[Python-Dev] Re: A `cogen' module [was: Re: PEP 218 (sets); moving set.py to Lib]

François Pinard pinard@iro.umontreal.ca
28 Aug 2002 12:12:41 -0400

[Guido van Rossum]

> > def cartesian(*sequences): [...]

> It occurred to me that this is rather ineffecient because it invokes
> itself recursively many time (once for each element in the first
> sequence).  This version is much faster, because iterating over a
> built-in sequence (like a list) is much faster than iterating over a
> generator:

Granted, thanks!  I postponed optimisations for the first draft of `cogen',
but if it looks acceptable overall, we can try to get some speed of it now.

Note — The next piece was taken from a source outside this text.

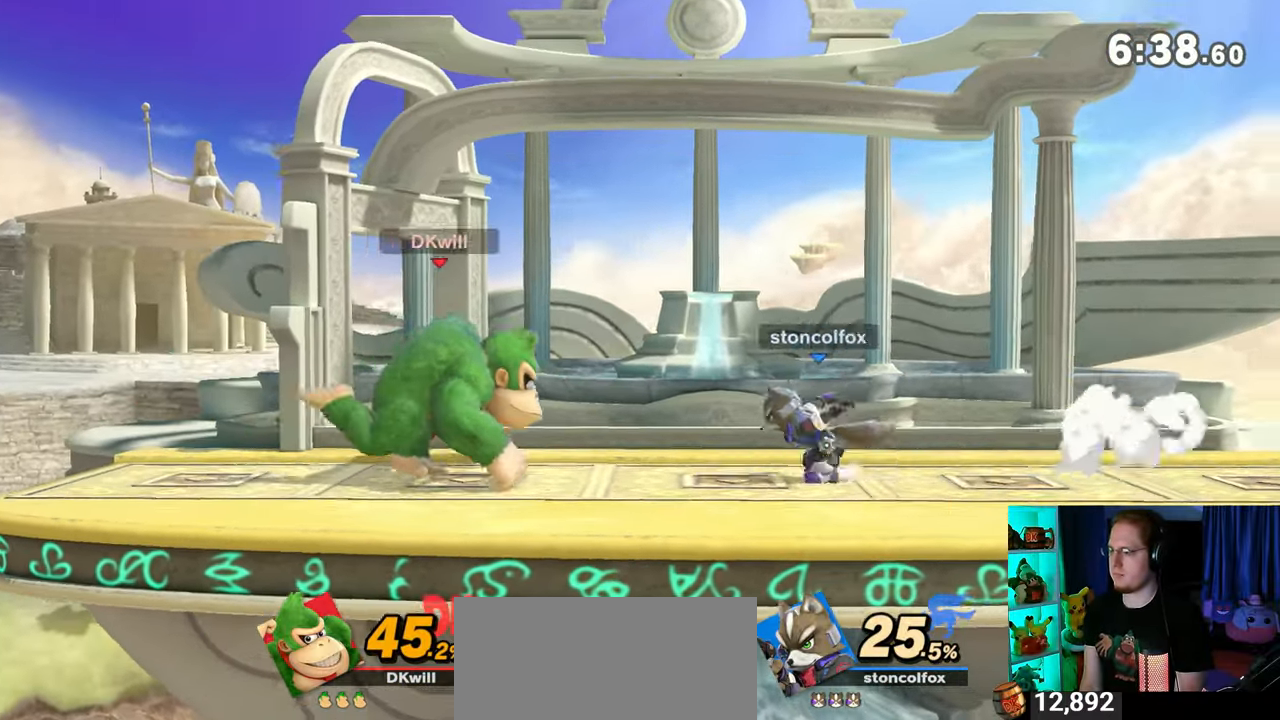
{"buttons": [], "left_stick": "center", "right_stick": "center", "events": [[33, "A", "up"], [117, "A", "down"], [433, "A", "up"], [433, "left_stick", "center"]]}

> def cartesian(*sequences):
>     if len(sequences) == 0:
>         yield []
>     else:
>         head, tail = sequences[:-1], sequences[-1]
>         for x in cartesian(*head):
>             for y in tail:
>                     yield x + [y]

> I also wonder if perhaps ``tail = list(tail)'' should be inserted
> just before the for loop, so that the arguments may be iterators as
> well.

`cogen' does not make any special effort for protecting iterators given as
input sequences.  `cartesian' is surely not the only place where iterators
would create a problem.  Solving it as a special case for `cartesian'
only is not very nice.  Of course, we might transform all sequences into
lists everywhere in `cogen', but `list'-ing a list copies it, and I'm not
sure this would be such a good idea in the end.

Best may be to let the user explicitly transform input iterators into
lists by calling `list' explicitly those arguments.  That might be an
acceptable compromise.

> I expect that Eric Raymond's powerset is much faster than your recursive
> subsets() [...]

Very likely, yes.  I started `cogen' with algorithms looking a bit all
alike, and did not look at speed.  OK, I'll switch.  I do not have Eric's
algorithm handy, but if I remember well, it merely mapped successive
integers to subsets by associating each bit with an element.

François Pinard   http://www.iro.umontreal.ca/~pinard